鍋に注いだ油が、徐々に澄んだ金色になり、かすかに熱を帯びた匂いを放ち始める。リーナは小魚をひとつ、そっと滑り込ませた。
じゅわっ ぱちぱちっ
油の中で小魚が勢いよく踊り出し、弾けるような音を立てる。香ばしく甘い匂いが広がり、台所の空気を満たしていく。
「ああ、いい匂い!」
アンナがうっとりと息をのむ。
「表面がきつね色になったら出来上がりです」
リーナはトングで魚をひっくり返す。小魚の身はきれいな金色に変わり、油を切ると香ばしい香りがふわりと漂った。
「わあ、綺麗!」
コスタが歓声を上げ、小さな手を夢中で叩いた。その目は、皿の上の黄金色の魚に釘付けになっている。
リーナは揚げたての小魚を皿に並べると、小さな指先でぱらりと塩を振りかけた。細かい塩の粒が金色の衣に当たり、かすかにしゃらっと音を立てる。
やがて、カラッと揚がった小魚の唐揚げと、ワカメの味噌汁が並んだ食卓が完成した。
「はい、どうぞ!」
リーナが笑顔で皿を差し出すと、みんなが一斉に席に着く。
「いただきます!」
コスタが揚げたての小魚をハフハフしながら頬張り、瞳を大きく見開いた。
「サクサクでおいしい!」
その歓声を合図に、大人たちも皿に手を伸ばす。
マルクは揚げたての小魚を一つ吟味するように持ち上げ、一口で頬張った。
「これは!?」
驚きに目を見開いたまま二口で平らげると、「……酒のつまみにもなるのう」と満足げに唸った。

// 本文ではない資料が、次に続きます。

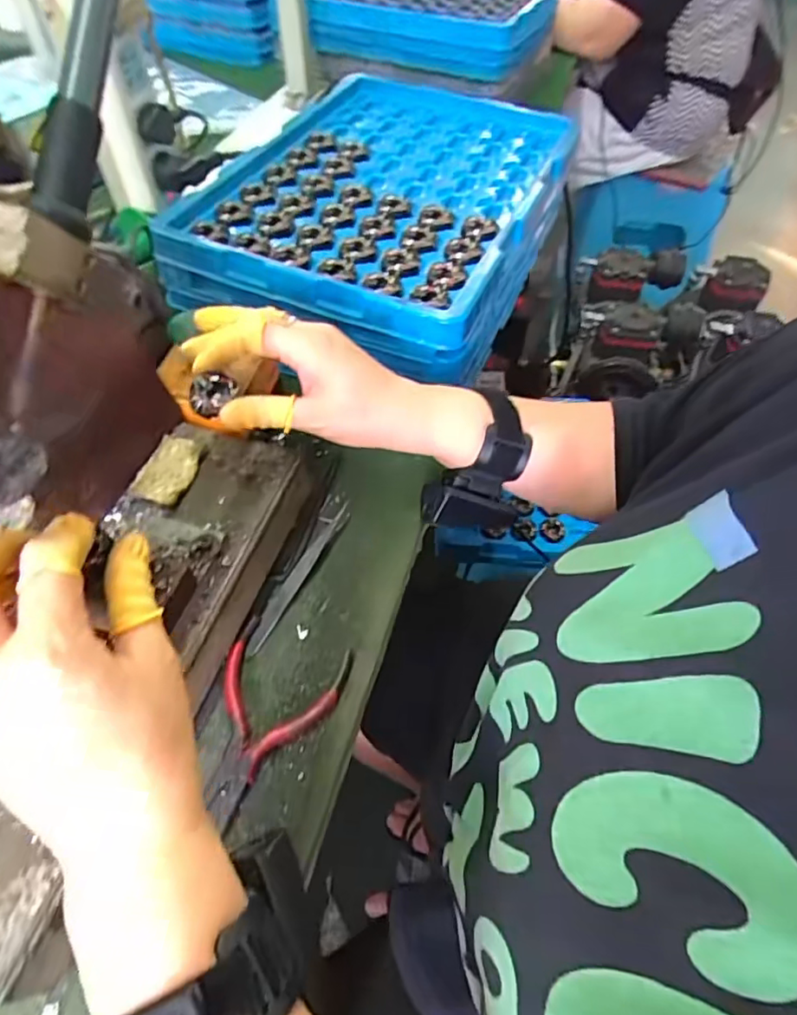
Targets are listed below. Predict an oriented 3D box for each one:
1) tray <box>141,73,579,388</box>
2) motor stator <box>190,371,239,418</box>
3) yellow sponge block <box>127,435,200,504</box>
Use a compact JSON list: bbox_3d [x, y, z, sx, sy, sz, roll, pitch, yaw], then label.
[{"bbox_3d":[-0.001,-0.290,0.545,0.270,0.082,0.383,20,57,13],"label":"tray"},{"bbox_3d":[-0.118,-0.070,0.351,0.024,0.012,0.030,28,71,0],"label":"motor stator"},{"bbox_3d":[-0.149,-0.025,0.364,0.031,0.008,0.049,11,55,7],"label":"yellow sponge block"}]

「お味噌汁も優しい味。やっぱりリーナちゃんのお味噌汁は違うわね」
アンナは目尻を細めて味噌汁をすする。吐息と一緒に言葉がこぼれた。
食事が一段落した後、アズールの表情がふと真剣なものに変わった。
「ねぇリーナ。実は港でちょっと気になることがあってさ」
アズールは急に声を潜めたが、すぐに「あー」と首を振り、「でも今日は楽しい話だけにしよ。詳しいことはまた明日、騎士団のみんなと一緒に聞いてほしいの」と言い直した。
リーナはアズールの目の奥に、ほんのわずかな不安の色を見たが、今はこのあたたかなひと時を大切にしたかった。
「わかりました。明日、みんなと一緒に来ますね」
「助かるわ! ありがと!」
アズールがホッとしたように笑った。リーナが立ち上がると、コスタが名残惜しそうに裾を掴む。
「また明日も来る? また美味しいもの作ってくれる?」
「もちろん! また明日来るからね」
リーナがコスタの頭を撫でると、コスタは嬉しそうに笑った。
「リーナちゃん、本当に嬉しかったわ」
アンナが玄関まで見送りながら、再びリーナの手を握る。
「私も嬉しかったです。また明日!」
「気をつけて帰るんじゃぞ」
マルクの温かい声に送られ、リーナは石畳の路地を歩き出す。
マルクさんとアンナさんが元気で、幸せそうに暮らしている。可愛い孫たちに囲まれ、笑い声が絶えない毎日を送っている。それだけで、世界が一段明るく見えた。